>>>
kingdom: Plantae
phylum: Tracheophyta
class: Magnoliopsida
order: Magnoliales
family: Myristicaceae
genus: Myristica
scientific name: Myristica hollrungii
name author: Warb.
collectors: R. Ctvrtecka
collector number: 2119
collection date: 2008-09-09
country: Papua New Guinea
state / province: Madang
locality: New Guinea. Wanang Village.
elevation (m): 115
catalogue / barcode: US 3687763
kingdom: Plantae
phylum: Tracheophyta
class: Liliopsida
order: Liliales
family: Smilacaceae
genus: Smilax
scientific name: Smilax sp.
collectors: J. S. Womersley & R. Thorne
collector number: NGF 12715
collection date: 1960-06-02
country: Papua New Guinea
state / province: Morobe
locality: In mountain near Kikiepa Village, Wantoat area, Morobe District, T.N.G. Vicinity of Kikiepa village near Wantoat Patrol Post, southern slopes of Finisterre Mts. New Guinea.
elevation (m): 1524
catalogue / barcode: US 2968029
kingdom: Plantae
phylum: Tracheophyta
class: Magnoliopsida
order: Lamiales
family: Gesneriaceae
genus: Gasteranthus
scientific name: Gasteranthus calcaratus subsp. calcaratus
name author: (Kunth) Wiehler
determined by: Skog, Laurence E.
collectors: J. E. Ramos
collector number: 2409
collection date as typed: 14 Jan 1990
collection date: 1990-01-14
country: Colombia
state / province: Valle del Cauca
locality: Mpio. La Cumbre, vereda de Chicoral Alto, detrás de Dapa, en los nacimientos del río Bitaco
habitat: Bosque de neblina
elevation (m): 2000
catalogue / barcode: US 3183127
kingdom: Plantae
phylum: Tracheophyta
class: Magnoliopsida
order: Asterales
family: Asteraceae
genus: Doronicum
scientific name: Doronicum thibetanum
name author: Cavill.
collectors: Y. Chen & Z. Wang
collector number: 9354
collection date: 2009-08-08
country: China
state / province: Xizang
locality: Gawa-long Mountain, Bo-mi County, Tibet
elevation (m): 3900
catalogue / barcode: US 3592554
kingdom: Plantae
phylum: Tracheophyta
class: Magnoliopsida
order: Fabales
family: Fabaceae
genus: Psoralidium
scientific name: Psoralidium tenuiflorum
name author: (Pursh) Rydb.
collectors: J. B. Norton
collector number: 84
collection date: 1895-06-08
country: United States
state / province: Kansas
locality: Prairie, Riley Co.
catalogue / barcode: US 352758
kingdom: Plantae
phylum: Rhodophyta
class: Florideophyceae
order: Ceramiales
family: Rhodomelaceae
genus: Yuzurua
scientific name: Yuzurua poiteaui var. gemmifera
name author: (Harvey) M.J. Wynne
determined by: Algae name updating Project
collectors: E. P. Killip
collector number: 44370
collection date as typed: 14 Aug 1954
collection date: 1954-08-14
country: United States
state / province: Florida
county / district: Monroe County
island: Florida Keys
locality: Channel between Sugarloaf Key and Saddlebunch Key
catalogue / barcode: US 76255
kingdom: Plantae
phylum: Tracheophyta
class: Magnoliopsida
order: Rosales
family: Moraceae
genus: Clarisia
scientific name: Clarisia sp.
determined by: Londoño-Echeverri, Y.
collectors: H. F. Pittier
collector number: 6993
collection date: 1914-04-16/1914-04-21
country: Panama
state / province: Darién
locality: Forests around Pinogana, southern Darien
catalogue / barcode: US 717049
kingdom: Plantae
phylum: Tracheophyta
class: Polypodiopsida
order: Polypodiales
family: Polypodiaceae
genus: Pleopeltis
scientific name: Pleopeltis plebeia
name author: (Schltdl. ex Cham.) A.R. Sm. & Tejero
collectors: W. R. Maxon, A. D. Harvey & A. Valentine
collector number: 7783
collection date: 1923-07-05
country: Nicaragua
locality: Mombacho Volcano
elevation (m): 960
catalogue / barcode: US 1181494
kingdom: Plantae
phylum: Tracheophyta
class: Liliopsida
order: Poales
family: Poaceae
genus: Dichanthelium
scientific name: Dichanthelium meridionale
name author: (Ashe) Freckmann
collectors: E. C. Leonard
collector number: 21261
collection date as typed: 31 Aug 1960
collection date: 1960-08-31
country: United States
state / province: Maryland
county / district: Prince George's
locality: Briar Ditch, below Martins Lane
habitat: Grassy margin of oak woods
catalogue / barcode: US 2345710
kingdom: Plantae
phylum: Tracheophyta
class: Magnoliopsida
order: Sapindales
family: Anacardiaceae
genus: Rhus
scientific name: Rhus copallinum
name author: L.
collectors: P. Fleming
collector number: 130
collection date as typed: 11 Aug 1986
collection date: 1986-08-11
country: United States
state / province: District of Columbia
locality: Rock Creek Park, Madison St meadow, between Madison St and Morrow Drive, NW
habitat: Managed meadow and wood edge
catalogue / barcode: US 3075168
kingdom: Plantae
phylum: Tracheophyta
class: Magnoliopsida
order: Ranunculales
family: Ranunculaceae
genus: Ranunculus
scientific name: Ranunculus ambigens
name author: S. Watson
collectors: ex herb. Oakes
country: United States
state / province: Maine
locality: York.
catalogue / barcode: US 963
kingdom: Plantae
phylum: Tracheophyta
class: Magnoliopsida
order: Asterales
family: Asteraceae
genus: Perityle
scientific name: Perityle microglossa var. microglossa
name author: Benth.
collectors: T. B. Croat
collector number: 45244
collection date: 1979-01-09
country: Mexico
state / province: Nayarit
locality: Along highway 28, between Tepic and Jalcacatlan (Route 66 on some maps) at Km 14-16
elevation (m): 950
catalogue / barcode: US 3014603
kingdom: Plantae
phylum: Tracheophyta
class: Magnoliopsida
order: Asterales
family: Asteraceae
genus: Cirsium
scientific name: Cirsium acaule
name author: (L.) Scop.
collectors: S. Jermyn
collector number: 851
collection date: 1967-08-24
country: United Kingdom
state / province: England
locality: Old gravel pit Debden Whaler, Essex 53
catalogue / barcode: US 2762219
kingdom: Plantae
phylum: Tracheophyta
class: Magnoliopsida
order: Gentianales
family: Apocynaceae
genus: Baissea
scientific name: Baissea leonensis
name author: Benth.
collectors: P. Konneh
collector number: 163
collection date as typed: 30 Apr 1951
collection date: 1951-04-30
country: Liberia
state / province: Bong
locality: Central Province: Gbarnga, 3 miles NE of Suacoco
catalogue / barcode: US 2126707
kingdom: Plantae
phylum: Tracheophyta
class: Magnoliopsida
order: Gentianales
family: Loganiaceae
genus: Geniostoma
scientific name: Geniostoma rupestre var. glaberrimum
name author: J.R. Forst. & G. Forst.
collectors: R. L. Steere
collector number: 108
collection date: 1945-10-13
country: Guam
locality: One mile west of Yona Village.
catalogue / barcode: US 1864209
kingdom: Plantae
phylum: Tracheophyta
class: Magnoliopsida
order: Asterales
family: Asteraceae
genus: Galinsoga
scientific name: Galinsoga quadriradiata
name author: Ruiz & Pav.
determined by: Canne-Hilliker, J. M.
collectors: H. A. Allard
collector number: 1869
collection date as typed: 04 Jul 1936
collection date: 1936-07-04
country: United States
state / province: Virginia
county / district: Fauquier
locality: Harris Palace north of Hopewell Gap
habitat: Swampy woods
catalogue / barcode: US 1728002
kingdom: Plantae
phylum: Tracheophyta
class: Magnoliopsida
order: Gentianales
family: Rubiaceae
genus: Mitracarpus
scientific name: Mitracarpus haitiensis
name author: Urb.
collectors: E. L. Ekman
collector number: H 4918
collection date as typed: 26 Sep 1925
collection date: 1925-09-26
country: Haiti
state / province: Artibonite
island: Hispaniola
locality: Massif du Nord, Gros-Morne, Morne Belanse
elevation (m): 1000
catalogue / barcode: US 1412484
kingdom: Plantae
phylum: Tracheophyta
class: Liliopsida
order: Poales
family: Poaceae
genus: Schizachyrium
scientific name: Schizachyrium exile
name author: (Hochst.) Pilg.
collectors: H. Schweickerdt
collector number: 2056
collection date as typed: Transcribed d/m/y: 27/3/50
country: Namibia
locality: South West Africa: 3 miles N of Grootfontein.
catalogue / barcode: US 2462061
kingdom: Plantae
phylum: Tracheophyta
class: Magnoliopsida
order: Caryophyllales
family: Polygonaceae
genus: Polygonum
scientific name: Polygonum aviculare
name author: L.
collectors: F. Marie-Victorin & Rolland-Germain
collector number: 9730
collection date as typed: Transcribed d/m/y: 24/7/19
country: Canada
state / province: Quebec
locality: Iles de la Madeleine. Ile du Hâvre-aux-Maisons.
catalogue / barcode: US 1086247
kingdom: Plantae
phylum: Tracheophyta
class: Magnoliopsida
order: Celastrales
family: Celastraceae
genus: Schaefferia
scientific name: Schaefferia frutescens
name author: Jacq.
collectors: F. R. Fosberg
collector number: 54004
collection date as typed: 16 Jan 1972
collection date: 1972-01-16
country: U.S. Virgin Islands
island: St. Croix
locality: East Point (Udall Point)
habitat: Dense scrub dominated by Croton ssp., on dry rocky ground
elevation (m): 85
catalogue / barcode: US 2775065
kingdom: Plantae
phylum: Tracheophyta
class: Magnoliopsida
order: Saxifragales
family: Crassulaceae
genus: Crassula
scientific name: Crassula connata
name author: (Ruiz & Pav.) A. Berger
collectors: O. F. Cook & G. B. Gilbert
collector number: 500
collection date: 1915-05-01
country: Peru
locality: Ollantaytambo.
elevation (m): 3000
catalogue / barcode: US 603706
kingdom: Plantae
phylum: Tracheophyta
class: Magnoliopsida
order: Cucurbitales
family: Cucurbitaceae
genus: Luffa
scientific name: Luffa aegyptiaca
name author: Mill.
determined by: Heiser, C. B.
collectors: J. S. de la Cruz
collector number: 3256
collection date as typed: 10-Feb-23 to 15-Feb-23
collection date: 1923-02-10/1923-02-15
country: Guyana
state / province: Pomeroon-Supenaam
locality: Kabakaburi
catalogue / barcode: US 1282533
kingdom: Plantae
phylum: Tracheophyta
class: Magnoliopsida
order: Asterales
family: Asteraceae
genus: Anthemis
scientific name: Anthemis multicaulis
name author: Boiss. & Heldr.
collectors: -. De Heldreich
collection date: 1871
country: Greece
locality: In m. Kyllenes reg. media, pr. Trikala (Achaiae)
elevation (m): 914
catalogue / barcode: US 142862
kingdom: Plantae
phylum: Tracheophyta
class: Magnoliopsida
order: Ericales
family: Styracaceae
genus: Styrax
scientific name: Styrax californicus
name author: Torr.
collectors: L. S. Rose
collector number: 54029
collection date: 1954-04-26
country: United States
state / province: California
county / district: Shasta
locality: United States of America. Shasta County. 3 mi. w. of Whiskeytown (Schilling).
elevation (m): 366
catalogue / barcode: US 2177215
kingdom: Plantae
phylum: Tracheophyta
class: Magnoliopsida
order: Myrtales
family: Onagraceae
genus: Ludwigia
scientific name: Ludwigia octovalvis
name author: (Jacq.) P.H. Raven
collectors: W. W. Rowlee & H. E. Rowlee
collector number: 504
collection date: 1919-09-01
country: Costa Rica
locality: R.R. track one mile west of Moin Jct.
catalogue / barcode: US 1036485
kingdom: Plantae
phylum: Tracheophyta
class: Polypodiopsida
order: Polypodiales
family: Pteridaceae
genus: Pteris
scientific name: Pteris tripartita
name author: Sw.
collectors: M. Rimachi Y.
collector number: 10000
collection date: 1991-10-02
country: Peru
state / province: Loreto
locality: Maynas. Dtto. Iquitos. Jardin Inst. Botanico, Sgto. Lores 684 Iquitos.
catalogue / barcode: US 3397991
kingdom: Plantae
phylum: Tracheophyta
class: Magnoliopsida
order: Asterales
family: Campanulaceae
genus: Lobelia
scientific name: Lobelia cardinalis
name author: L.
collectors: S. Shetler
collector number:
<<<
## Goal of the exercise
Write out everything from the line containing "genus: Cirsium" down to the line containing "name author: J.R. Forst. & G. Forst." again, substituting "site" for "locality" and leaving all else unchanged.

## Task response
genus: Cirsium
scientific name: Cirsium acaule
name author: (L.) Scop.
collectors: S. Jermyn
collector number: 851
collection date: 1967-08-24
country: United Kingdom
state / province: England
site: Old gravel pit Debden Whaler, Essex 53
catalogue / barcode: US 2762219
kingdom: Plantae
phylum: Tracheophyta
class: Magnoliopsida
order: Gentianales
family: Apocynaceae
genus: Baissea
scientific name: Baissea leonensis
name author: Benth.
collectors: P. Konneh
collector number: 163
collection date as typed: 30 Apr 1951
collection date: 1951-04-30
country: Liberia
state / province: Bong
site: Central Province: Gbarnga, 3 miles NE of Suacoco
catalogue / barcode: US 2126707
kingdom: Plantae
phylum: Tracheophyta
class: Magnoliopsida
order: Gentianales
family: Loganiaceae
genus: Geniostoma
scientific name: Geniostoma rupestre var. glaberrimum
name author: J.R. Forst. & G. Forst.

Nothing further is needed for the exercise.